Curse of dimensionality?
Published:
This is a summary of an interesting chat between the greatest Loyal Data Scientist Chris and me.
The whole thing happened because I came across a post about “the relationship between the curse of high-dimensionality and degrees of freedom” on LinkedIn. I do not completely agree on the connection between the two concepts but the post was interesting as it explained high-dimensionality via Euclidean space. After a quick Google search, I realize the curse of high-dimensionality is a problem in many different fields, not only in Statistics.
Continuing with Euclidean space, we can consider the curse of high-dimensionality via a sampling perspective. For one random variable with sample space of real numbers ($\mathcal{R}$), we probably won’t need too many samples to get a good taste of how it is distributed across its sample space. For two random variables with a joint distribution on $\mathcal{R}^2$, we will need more samples to find where it is more dense in the 2-D Euclidean space. Now, imagining we have three random variables on $\mathcal{R}^2$, it will be more challenging to figure out where it is more or less dense in a 3-D space. I understand this is how the post tried to explain the curse of high-dimensionality.
While “degrees of freedom”” is a different concept in my opinion. When estimating parameters of interest, we are solving some estimation equations (i.e. score functions for maximum likelihood estimation, moment functions for method of moments estimation, derivatives of objective function for general prediction problems, etc.). So the data is restricted to these estimation equations. Once parameters are estimated, only fewer samples are free to change. For example, we have $N$ data points and are interested in the mean ($k = 1$). Once the sample average is computed, only $N-1$ data points are free to change and the change of samples will not impact the average. Imaging we have $N+k$ parameters (the curse of high-dimensionality) to be estimated, it is impossible to estimate them with $N$ samples. In other words, a negative ($-k$) degrees of freedom does not make sense. Intuitively, we cannot magically “create” additional $k$ data points.
So the curse of high-dimensionality and degrees of freedom are two individual and different concepts, and of-course, I do not think they are related.
While Chris also emphasized that the curse-of-dimensionality is more about the joint distribution of $\mathbf{X}$ (covariates, independent variables, factors, etc). The greatest example of the “curse” is knn-algorithm will fail as the number of $X$’s increases. This is because as dimension increases, even with a large number of samples, it is impossible to find many neighbors of a single data point to compute an average. However, linear model will work well in terms of predictions even when the dimension of $\mathbf{X}$ is pretty large. The need of lasso-regression or penalty is more of avoiding over-fitting and providing good inference.

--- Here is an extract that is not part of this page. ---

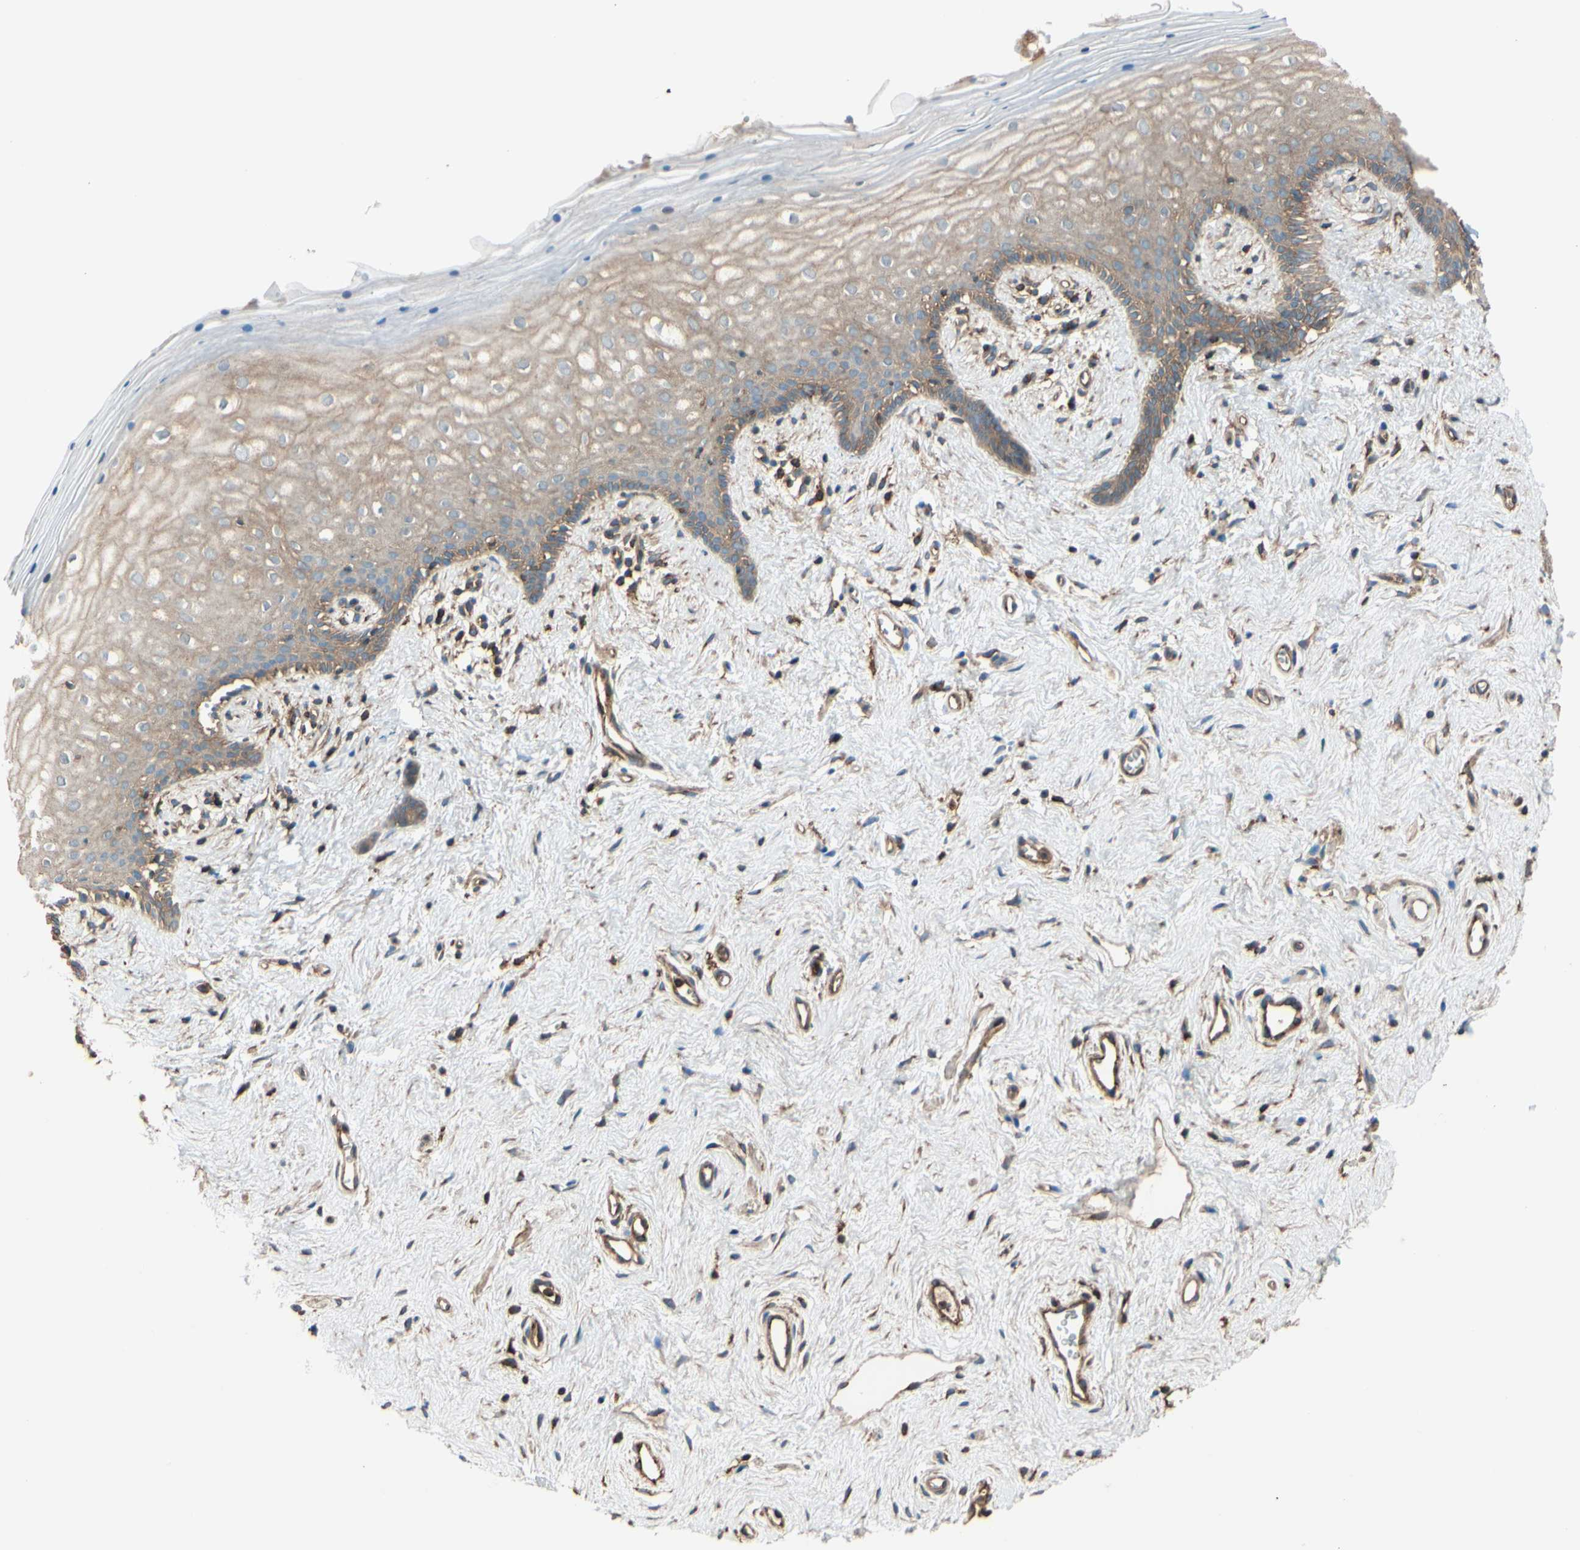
{"staining": {"intensity": "weak", "quantity": "25%-75%", "location": "cytoplasmic/membranous"}, "tissue": "vagina", "cell_type": "Squamous epithelial cells", "image_type": "normal", "snomed": [{"axis": "morphology", "description": "Normal tissue, NOS"}, {"axis": "topography", "description": "Vagina"}], "caption": "DAB (3,3'-diaminobenzidine) immunohistochemical staining of benign vagina displays weak cytoplasmic/membranous protein expression in about 25%-75% of squamous epithelial cells.", "gene": "EPS15", "patient": {"sex": "female", "age": 44}}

From a statistical perspective, I believe in any model is wrong but some are useful and the simpler the better. I think in practice the goal is always to find an plausible model that approximates the truth. So the curse of high-dimensionality for me is really, even though big data is available, we cannot find important/useful information from them by a complex model. In practice, the truth is always complex and involves much randomness that we cannot control. If we can find a simple model to explain the data generation mechanism, why not?
Chris and I highly agree with each other on “simplicity is good”. He also added there can be a cost for not controlling for factors that are indeed important. If we have infinite data, we can include as many factors as we want, but this is not the case in real world. The two of us now kinda focus on different problems, I work more with statistical inference while he works more with prediction (my words). I think there is slight difference on the focus of two problems. For inference, it is very important to make the model as simple as possible, separating out the parameters of interest and the nuisance parameters. The goal is to efficiently estimate the parameters of interest and also draw inference. Including too many parameters of interest will not help the inference. We do need to be careful to confirm the model support the inferential goal. However, for prediction, it is more important to find a working model that can somehow accurately predict the response. Intuitively, as long as the model works, it is not that important to figure out how many parameters are included, which of them can be nuisance parameters. Explainable machine learning model is fansinating but also challenging.